Lüneburgs Volleyballer feiern vor 800 Zuschauern zum Bundesliga-Auftakt 3:1-Sieg gegen Leuna

Lüneburg. Als Bernd Schlesinger kurz vor Mitternacht die Gellersenhalle im Lüneburger Vorort Reppenstedt verließ, lag in seiner roten Sporttasche wieder der Meisterpokal der Volleyballer des Hamburger SV aus dem Jahr 1985. Schlesinger, 55, Trainingswissenschaftler am Olympiastützpunkt Hamburg/Schleswig-Holstein, Co-Trainer und Sportchef der SVG Lüneburg, ist eine Art Reichsverweser ruhmreicher Hamburger Volleyballzeiten, und die klobige Trophäe diente 29 Jahre später dazu, die Mannschaft des Bundesliga-Aufsteigers vor ihrem ersten Auftritt in der höchsten deutschen Spielklasse zusätzlich zu motivieren. Trainer Stefan Hübner, 39, hatte darum gebeten, den Pokal in der Kabine auszustellen, „damit die Jungs einmal vor Augen haben, worum es in dieser Saison geht“.

Nun ist die Meisterschaft nicht das erklärte Ziel der Lüneburger, doch nach dem eindrucksvollen 3:1 (25:18, 23:25, 28:26, 25:15)-Sieg über den CV Mitteldeutschland aus Leuna (Sachsen-Anhalt) fragten im VIP-Raum die ersten Edelfans und Sponsoren bereits, ob Hübner das Saisonziel Klassenerhalt nicht überdenken wolle. „Nein!“, erklärte der Coach mit einem sanften Lächeln, dazu gebe es überhaupt keinen Grund. Und er fügte hinzu, was Trainer immer hinzufügen, wenn plötzlich Erwartungen aufkommen, die so gar nicht erwartet wurden: „Wir werden weiter im Training hart arbeiten, um eine noch bessere Mannschaft zu werden.“ Schlendrian, das scheint gewiss, wird unter Hübners Leitung nicht aufkommen. Schon jetzt hält Schlesinger ihn für die beste Neuverpflichtung.

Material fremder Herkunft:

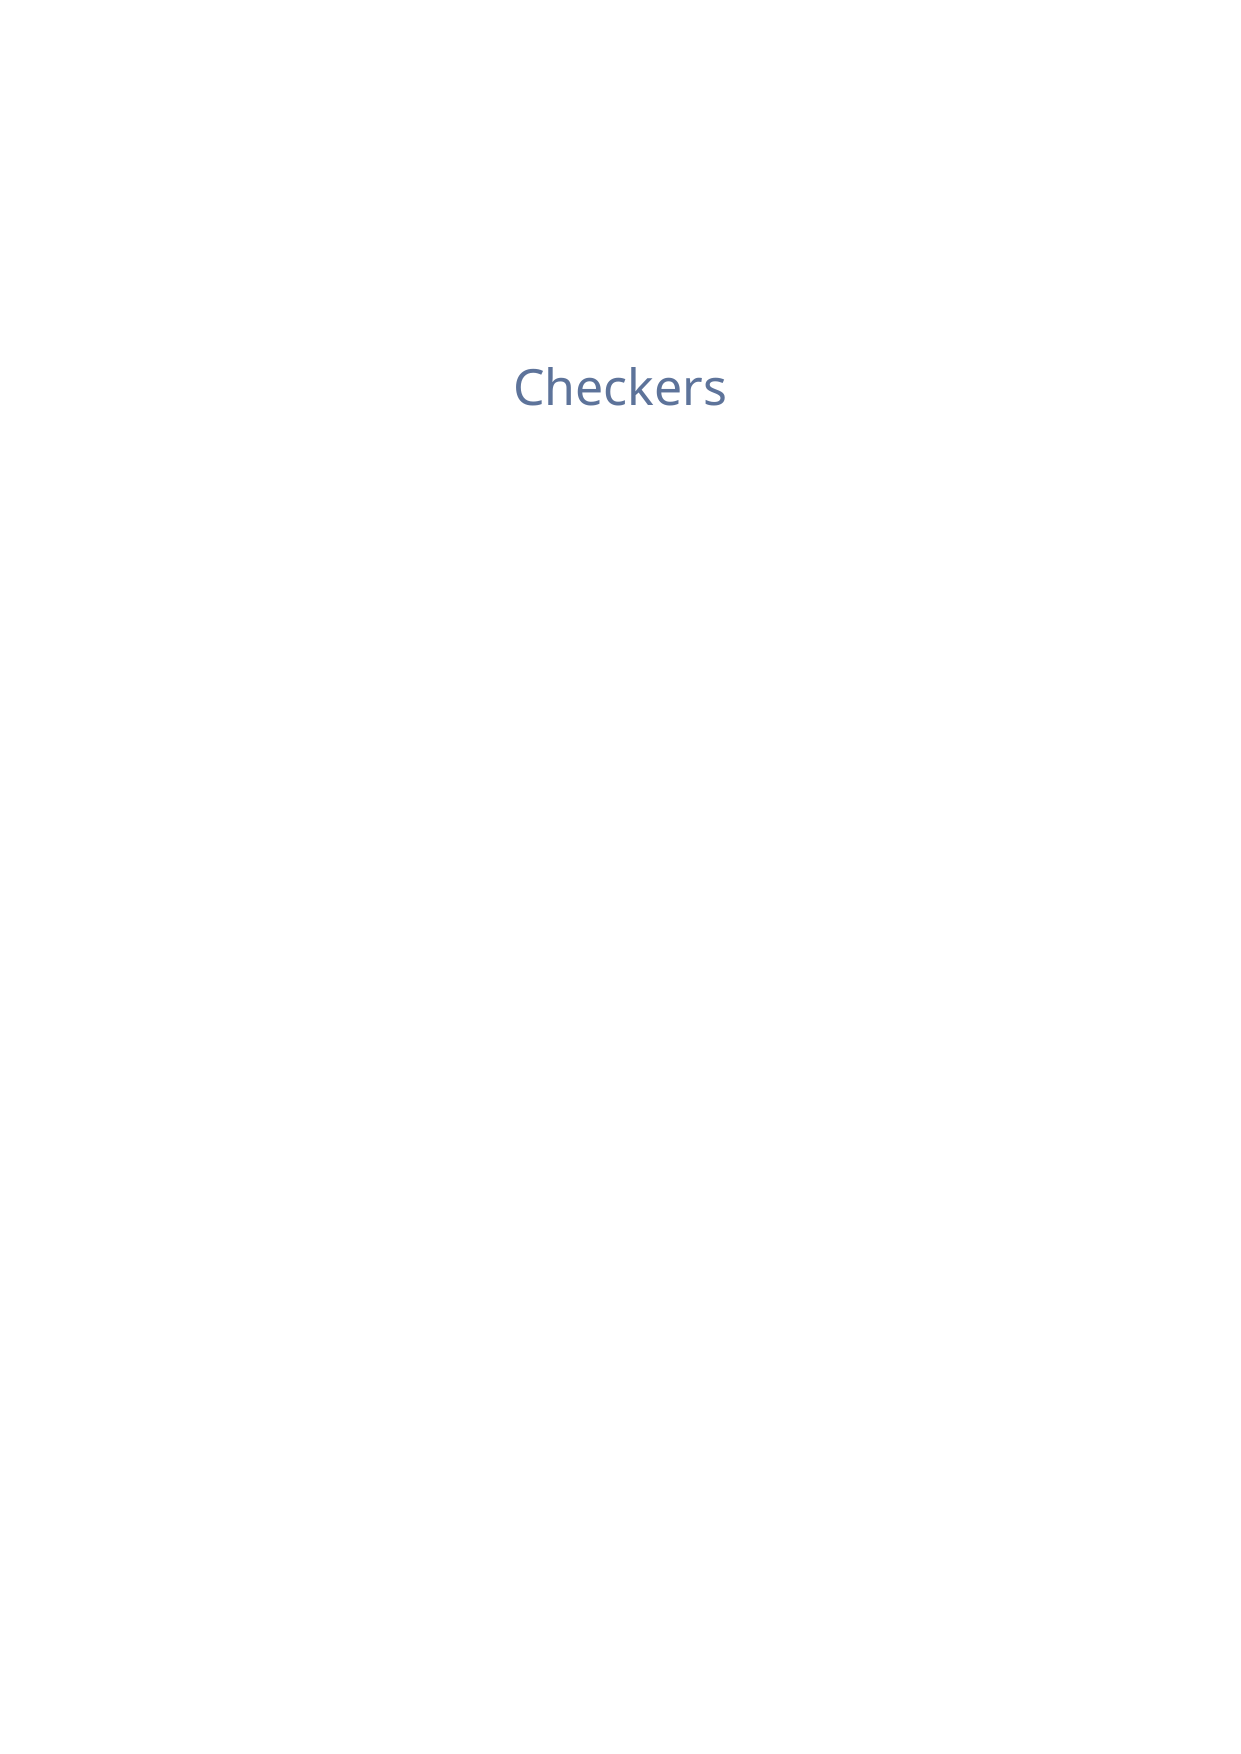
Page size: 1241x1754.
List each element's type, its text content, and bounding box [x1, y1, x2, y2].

text Checkers [75, 352, 1165, 420]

Der ehemalige Weltklasse-Volleyballer und Nationalmannschaftskapitän, aufgewachsen in Hamburg, verhehlte aber nicht, dass ihm die erste erstklassige Vorstellung seines Teams gefallen habe: „In dieser Verfassung sind wir in der Bundesliga konkurrenzfähig, selbst wenn wir noch nicht am oberen Limit unserer Möglichkeiten gespielt haben.“ Diese Leistung müsse die Mannschaft auch auswärts wiederholen, wenn nicht 800 Leute hinter ihr stehen und jeden Punktgewinn bejubeln. „Und wir müssen auch dann stabil bleiben“, sagte Hübner, „wenn die Anfangseuphorie ein wenig nachlässt.“

Doch in Lüneburg hat die Party gerade erst begonnen. Scott Kevorken, 23, 2,06 Meter großer Mittelblocker und Kapitän, war noch Stunden nach dem historischen Erfolg beeindruckt von der Kulisse. „In den USA“, erzählte der zweimalige College-Meister, „haben wir meist in weit größeren Hallen vor halb leeren Rängen gespielt. Solch eine Stimmung wie hier vom ersten bis zum letzten Punkt habe ich nirgendwo erlebt. Ich habe jetzt noch Gänsehaut.“

Obwohl die kleine Gellersenhalle mit einer Deckenhöhe von sieben Metern allein aufgrund einer Ausnahmegenehmigung erstligatauglich ist, Umfeld und Stimmung sind es längst. „Hier kann was entstehen“, glaubt Junioren-Nationaltrainer Ulf Quell, 45, zugleich Coach der Mitteldeutschen. Mehr Professionalität für die Liga hatte nach dem dritten Platz der Männer bei der WM in Polen allerdings Friedrichshafens langjähriger Trainer Stelian Moculescu, 64, gefordert. Dazu sollte auch gehören, dass in Lüneburg nicht unbedingt die Hamburgerin Ute Fischer als Schiedsrichterin angesetzt wird. Auch wenn sie einen passablen, aber nicht fehlerfreien Job machte, strittige Entscheidungen, und die bleiben beim Volleyball nicht aus, führen dann schon mal zu unbedachten Reaktionen. Leunas Artur Augustyn sah wegen Meckerns Ende des vierten Satzes die Rote Karte. Einfluss auf das Spiel hatte der damit verbundene Punktabzug nicht mehr.